El clima de Chagres, a pesar de ser caluroso y húmedo en extremo, no es mortífero; los europeos enferman, pero no suelen morirse.
En este lugar de espanto la vida es sumamente cara; una gallina cuesta una piastra y a veces hasta dos. En medio de esos bosques inundados, aunque parezca mentira, no es fácil encontrar leña ni agua porque los negros desdeñan ocuparse en esos trabajos que consideran poco remuneradores y muy duros: estos individuos, en cuanto se han transformado en hombres libres, no quieren trabajar sino cuando están seguros de ganar mucho dinero.
El transporte de las mercancías inglesas que abarrotan las chozas de Chagres, convertidas en almacenes, y cuyo alquiler es muy elevado, se hace en piraguas, de las que hay un número considerable; por ejemplo al llegar las mercancías, el alquiler de una choza suele ser de 400 francos mensuales: un bongo tarda cuatro días en subir hasta Cruces. Cada fardo (de 150 a 200 libras) paga de flete de Chagres a Cruces 2 piastras, y otras 2 de Cruces a Panamá. El flete de Jamaica a Chagres es también de 2 piastras.
Los habitantes de Chagres constituyen en realidad una población independiente, donde los intendentes no suelen atreverse a cobrar las contribuciones ni a proceder al reclutamiento de los mozos. El régimen de desconfianza instaurado por los españoles en el Istmo, subsiste bajo el actual Gobierno, y la policía encargada de la verificación de los pasaportes es muy severa. Los extranjeros no pueden penetrar en el castillo, que por lo demás, apenas está medianamente defendido.
No ha habido sino un bergantín inglés, único barco de algún tonelaje que haya fondeado en Chagres, porque el paso es tan estrecho, que las goletas de tonelaje reducido son las únicas naves que pueden fondear en él. Los barcos de los ingleses traen telas y se llevan el oro del Perú y de Colombia y la plata de Méjico.
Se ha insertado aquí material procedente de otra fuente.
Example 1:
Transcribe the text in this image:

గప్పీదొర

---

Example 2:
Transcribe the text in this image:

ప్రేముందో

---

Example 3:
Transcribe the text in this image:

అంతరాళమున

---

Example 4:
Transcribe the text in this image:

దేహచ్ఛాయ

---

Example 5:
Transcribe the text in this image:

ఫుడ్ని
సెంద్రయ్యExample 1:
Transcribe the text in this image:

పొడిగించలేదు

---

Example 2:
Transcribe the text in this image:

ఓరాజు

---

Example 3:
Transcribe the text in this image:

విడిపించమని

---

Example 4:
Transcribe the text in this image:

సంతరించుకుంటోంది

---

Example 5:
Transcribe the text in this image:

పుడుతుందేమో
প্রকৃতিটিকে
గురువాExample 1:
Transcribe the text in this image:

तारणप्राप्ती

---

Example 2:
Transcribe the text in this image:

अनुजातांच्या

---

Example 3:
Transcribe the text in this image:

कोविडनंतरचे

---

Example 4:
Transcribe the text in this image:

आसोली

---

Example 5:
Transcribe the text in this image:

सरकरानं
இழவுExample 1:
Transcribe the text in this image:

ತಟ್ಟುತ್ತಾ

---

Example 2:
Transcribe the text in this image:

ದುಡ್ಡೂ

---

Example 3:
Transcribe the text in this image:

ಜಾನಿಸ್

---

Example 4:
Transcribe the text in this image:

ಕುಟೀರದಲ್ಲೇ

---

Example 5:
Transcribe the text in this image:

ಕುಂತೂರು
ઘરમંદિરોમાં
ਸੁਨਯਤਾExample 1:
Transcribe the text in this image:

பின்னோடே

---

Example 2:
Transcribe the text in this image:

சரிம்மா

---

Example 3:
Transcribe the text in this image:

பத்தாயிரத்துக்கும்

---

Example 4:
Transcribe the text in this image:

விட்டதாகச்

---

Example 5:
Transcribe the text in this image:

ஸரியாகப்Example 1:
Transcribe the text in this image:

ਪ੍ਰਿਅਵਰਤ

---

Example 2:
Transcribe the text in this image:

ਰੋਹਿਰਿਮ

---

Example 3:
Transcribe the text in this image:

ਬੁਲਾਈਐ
El cargamento de los buques de Norte América, que aquí como en todas partes abastecen a las gentes, se compone de carnes saladas, bacalao, cebollas y de algunas otras mercaderías que compran en Jamaica. Introducen mucho tabaco de contrabando con el nombre de tabaco de La Habana.
Me he extendido un poco sobre los diversos lugares del Istmo de Panamá que he visitado, porque me ha parecido que la descripción de esos sitios podría presentar algún interés. En efecto, si la política de los hispanoamericanos o su apatía no dejase los caminos en estado tal de abandono, habría todas las comodidades posibles, principalmente en la ruta de Portobelo, cuya rada es muy segura. Los ingleses, a quienes no escapa ninguna ventaja de orden comercial, se han encargado, según me han dicho, de abrir un camino desde esta ciudad hasta Cruces, a condición de ser ellos los únicos autorizados para transportar mercancías, privilegio por el cual ofrecen pagar al Gobierno la décima parte de los beneficios.